(Data for the task begins)
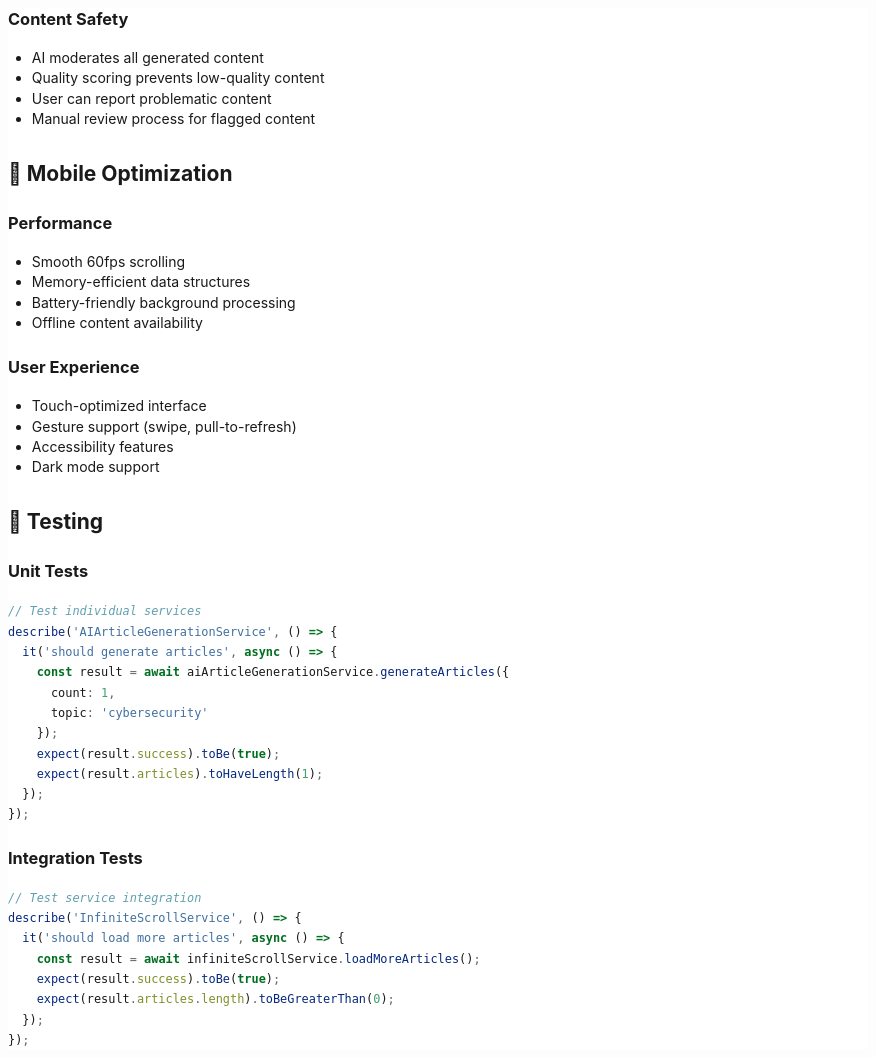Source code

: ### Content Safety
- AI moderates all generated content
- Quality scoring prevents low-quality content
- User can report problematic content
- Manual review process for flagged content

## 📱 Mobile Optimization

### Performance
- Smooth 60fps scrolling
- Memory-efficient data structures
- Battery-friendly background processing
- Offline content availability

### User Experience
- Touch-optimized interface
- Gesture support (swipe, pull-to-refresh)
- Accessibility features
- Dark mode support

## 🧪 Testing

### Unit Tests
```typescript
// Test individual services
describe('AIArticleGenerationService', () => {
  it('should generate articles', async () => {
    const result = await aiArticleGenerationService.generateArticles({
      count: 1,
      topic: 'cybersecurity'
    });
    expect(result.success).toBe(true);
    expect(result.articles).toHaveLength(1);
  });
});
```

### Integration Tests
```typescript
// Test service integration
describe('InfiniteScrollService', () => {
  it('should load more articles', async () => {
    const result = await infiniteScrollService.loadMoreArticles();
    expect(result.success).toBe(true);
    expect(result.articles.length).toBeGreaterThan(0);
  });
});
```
(Data for the task ends)
What is being asked>
Write the records out exactly, dropping every image.

Solution to the exercise>
Source code

: ### Content Safety
- AI moderates all generated content
- Quality scoring prevents low-quality content
- User can report problematic content
- Manual review process for flagged content

## 📱 Mobile Optimization

### Performance
- Smooth 60fps scrolling
- Memory-efficient data structures
- Battery-friendly background processing
- Offline content availability

### User Experience
- Touch-optimized interface
- Gesture support (swipe, pull-to-refresh)
- Accessibility features
- Dark mode support

## 🧪 Testing

### Unit Tests
```typescript
// Test individual services
describe('AIArticleGenerationService', () => {
  it('should generate articles', async () => {
    const result = await aiArticleGenerationService.generateArticles({
      count: 1,
      topic: 'cybersecurity'
    });
    expect(result.success).toBe(true);
    expect(result.articles).toHaveLength(1);
  });
});
```

### Integration Tests
```typescript
// Test service integration
describe('InfiniteScrollService', () => {
  it('should load more articles', async () => {
    const result = await infiniteScrollService.loadMoreArticles();
    expect(result.success).toBe(true);
    expect(result.articles.length).toBeGreaterThan(0);
  });
});
```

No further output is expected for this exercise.